A new federal resource can help smaller health care organizations get a better handle on their information security practices and it may reveal gaps that need your attention now.
New week, new cyberattacks in the headlines right? The past few months have seen a marked increase in the number of large-scale attacks designed to hold organizations of all sizes and industries hostage when it comes to getting their data back.
To help health care organizations and their vendors become better able to provide a quick response to cyberattacks, the Department of Health and Human Services (HHS) created an infographic and checklist. Its designed to help you overcome that oh-my-gosh-someone-has-accessed-our-data-what-do-we-do-now?!?! feeling.
The reference document contains a high-level overview of the necessary steps any health care organization should take if they suspect their data has been compromised or if an attacker has attempted to breach their networks.
Take a look at the checklist, and ask yourself and your teams if you know the answers to these questions:
- Do we all understand the primary activities we have to complete when a security incident occurs?

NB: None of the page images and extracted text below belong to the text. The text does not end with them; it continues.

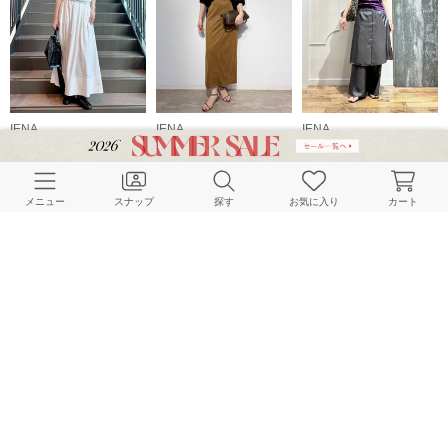
IENA
IENA
IENA
160cm
160cm
152cm
メニュー
スナップ
探す
お気に入り
カート
IENA
IENA
IENA
152cm
164cm
164cm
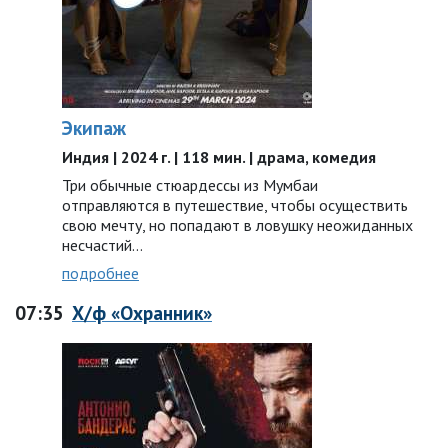
Экипаж
Индия | 2024 г. | 118 мин. | драма, комедия
Три обычные стюардессы из Мумбаи
отправляются в путешествие, чтобы осуществить
свою мечту, но попадают в ловушку неожиданных
несчастий…
подробнее
07:35
Х/ф «Охранник»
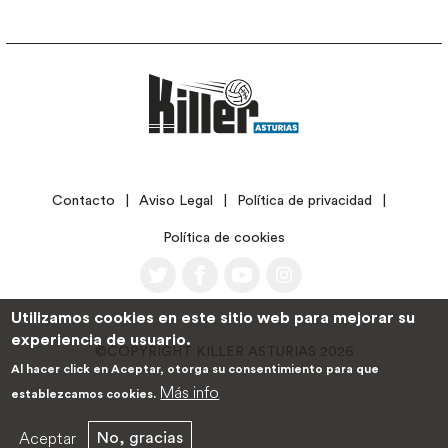
LEGAL
Contacto
Aviso Legal
Política de privacidad
Política de cookies
Utilizamos cookies en este sitio web para mejorar su
experiencia de usuario.
©COPYRIGHT KILLER ASTURIAS 2026
Al hacer click en Aceptar, otorga su consentimiento para que
Más info
establezcamos cookies.
Aceptar
No, gracias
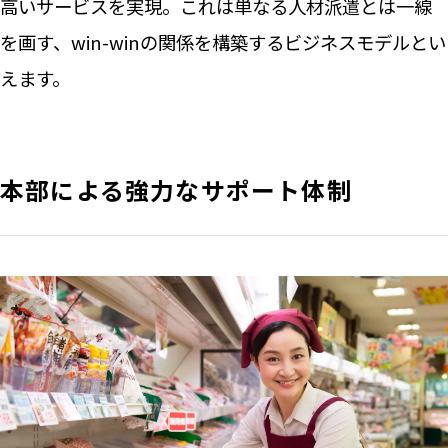
高いサービスを実現。これは単なる人材派遣とは一線
を画す、win-winの関係を構築するビジネスモデルとい
えます。
本部による強力なサポート体制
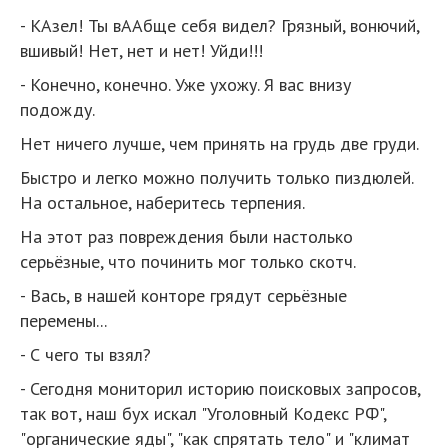
- КАзел! Ты вААбще себя видел? Грязный, вонючий,
вшивый! Нет, нет и нет! Уйди!!!
- Конечно, конечно. Уже ухожу. Я вас внизу
подожду.
Нет ничего лучше, чем принять на грудь две груди.
Быстро и легко можно получить только пиздюлей.
На остальное, наберитесь терпения.
На этот раз повреждения были настолько
серьёзные, что починить мог только скотч.
- Вась, в нашей конторе грядут серьёзные
перемены...
- С чего ты взял?
- Сегодня мониторил историю поисковых запросов,
так вот, наш бух искал "Уголовный Кодекс РФ",
"органические яды", "как спрятать тело" и "климат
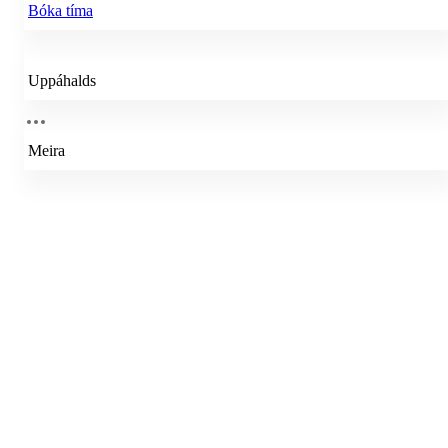
Bóka tíma
Uppáhalds
Meira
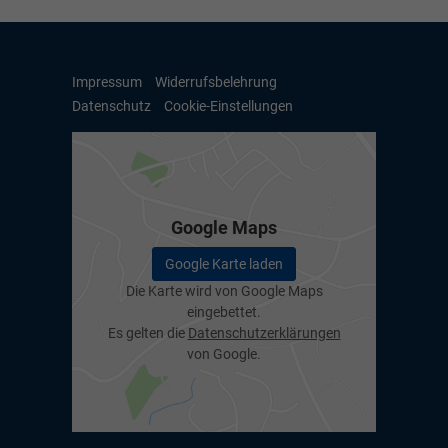
Impressum
Widerrufsbelehrung
Datenschutz
Cookie-Einstellungen
Google Maps
Google Karte laden
Die Karte wird von Google Maps
eingebettet.
Es gelten die
Datenschutzerklärungen
von Google.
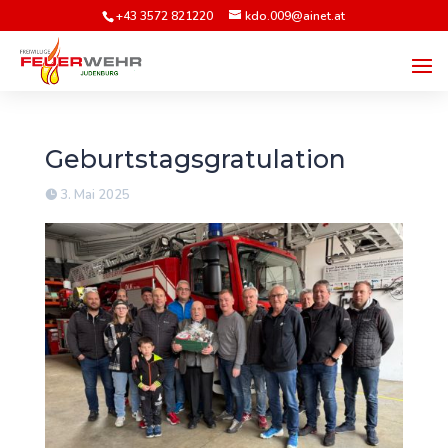
+43 3572 821220
kdo.009@ainet.at
Geburtstagsgratulation
3. Mai 2025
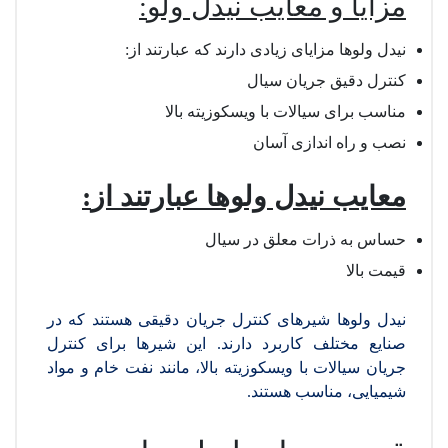
مزایا و معایب نیدل ولو
:
نیدل ولوها مزایای زیادی دارند که عبارتند از:
کنترل دقیق جریان سیال
مناسب برای سیالات با ویسکوزیته بالا
نصب و راه اندازی آسان
معایب نیدل ولوها عبارتند از
:
حساس به ذرات معلق در سیال
قیمت بالا
نیدل ولوها شیرهای کنترل جریان دقیقی هستند که در
صنایع مختلف کاربرد دارند. این شیرها برای کنترل
جریان سیالات با ویسکوزیته بالا، مانند نفت خام و مواد
شیمیایی، مناسب هستند.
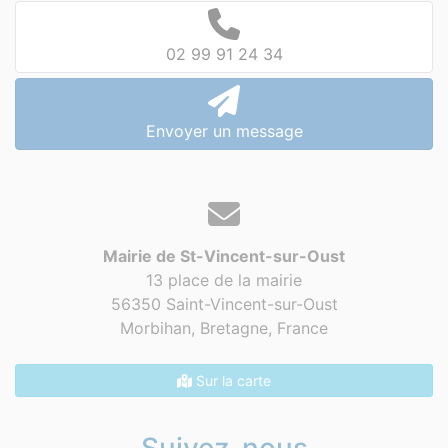
02 99 91 24 34
Envoyer un message
Mairie de St-Vincent-sur-Oust
13 place de la mairie
56350 Saint-Vincent-sur-Oust
Morbihan, Bretagne,
France
Sur la carte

- Do we have a detailed procedure to follow guiding how we respond to security incidents?
- Do we know how to most effectively address the incident?
- Can we determine if a breach has occurred? If so, what processes and technologies will we use?
- Do we know the HIPAA and HITECH requirements for analyzing and reporting a breach?
- Who can we connect with to help us find the answers to the questions above, or to give us more insights into the HHS checklist? (Hint: SIMBUS360 can help!)
- Do we need to update our existing practice guidelines around information security based on these steps?
For many small to mid-sized health care organizations, information security is a complicated issue they simply dont have the staff or expertise to adequately address. Thats why high-level resources like the checklist are so useful, and why Im so grateful I have the chance to share resources like this with you on this blog.
These items give you a place to start when it comes to building or enhancing your information security and privacy practices. Importantly, they give you a starting point, helping you figure out which questions you need to ask of information security, privacy and compliance experts.